Given problem 1:
From the passage on the Vitol acquisition, return word for word the part that opens with the words containing "In connection with" and closes with "2016 cash distribution.".

We expect expansion capital of approximately $1.0 billion in 2016, which includes the anticipated proceeds from the sale of a portion of our interest in the Bakken pipeline in the fourth quarter 2016 and excludes acquisitions.
In November 2016, we completed an acquisition from Vitol Inc. ("Vitol") for an integrated crude oil business in West Texas for $760 million plus working capital. The acquisition provides us with an approximately 2 million barrel crude oil terminal in Midland, Texas, a crude oil gathering and mainline pipeline system in the Midland Basin, including a significant acreage dedication from an investment-grade Permian producer, and crude oil inventories related to Vitol's crude oil purchasing and marketing business in West Texas. The acquisition also included the purchase of a 50 percent interest in SunVit Pipeline LLC ("SunVit"), which increased our overall ownership of SunVit to 100 percent. SunVit connects the Midland terminal to our Permian Express 2 pipeline, a key takeaway to bring Permian crude oil to multiple markets.
In connection with the Vitol acquisition, our general partner executed an amendment to the Partnership's Third Amended and Restated Agreement of Limited Partnership in September 2016, which provides for a reduction to the incentive distributions the general partner receives from us. The reductions will total $60 million over a two-year period, recognized ratably over eight quarters, beginning with the third quarter 2016 cash distribution.

(Dataset entries)
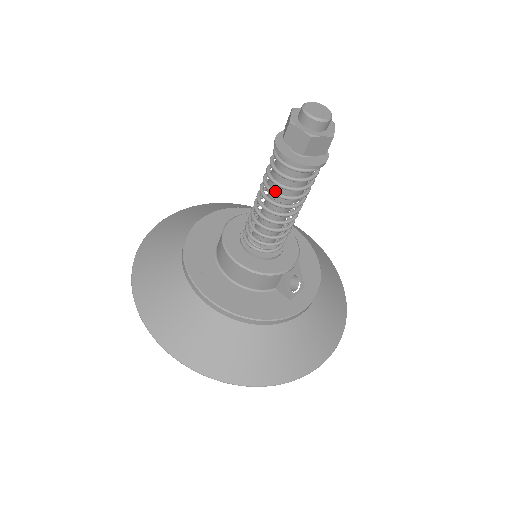
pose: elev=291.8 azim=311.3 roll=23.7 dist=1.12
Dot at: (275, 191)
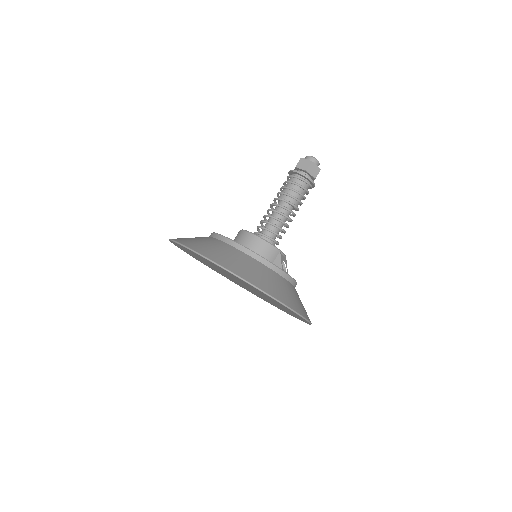
Dot at: (286, 193)
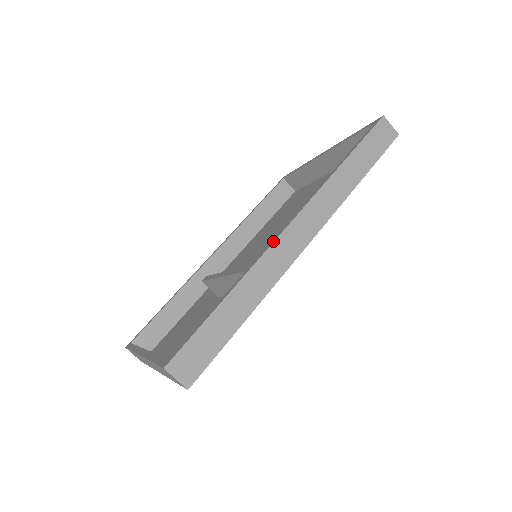
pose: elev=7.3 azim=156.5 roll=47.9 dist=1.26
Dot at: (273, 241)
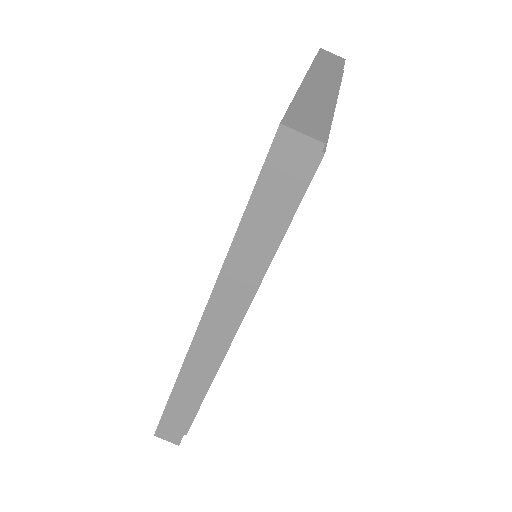
Dot at: occluded
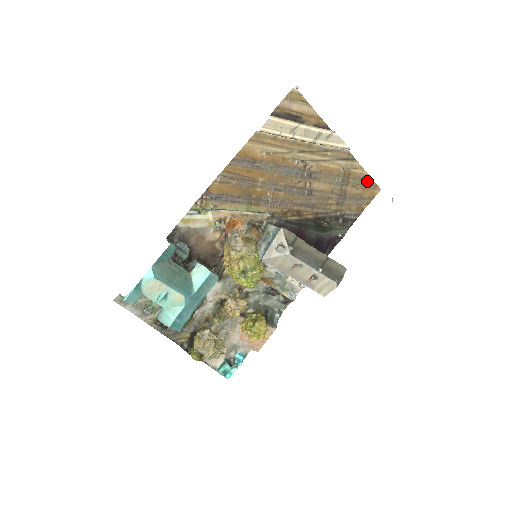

Given problem 2:
Locate each line in the records that contains the string "roll" and copy it out. Match case exactly.

Correct response 1:
In connection with the Vitol acquisition, our general partner executed an amendment to the Partnership's Third Amended and Restated Agreement of Limited Partnership in September 2016, which provides for a reduction to the incentive distributions the general partner receives from us. The reductions will total $60 million over a two-year period, recognized ratably over eight quarters, beginning with the third quarter 2016 cash distribution.

Correct response 2:
pose: elev=291.8 azim=311.3 roll=23.7 dist=1.12
pose: elev=7.3 azim=156.5 roll=47.9 dist=1.26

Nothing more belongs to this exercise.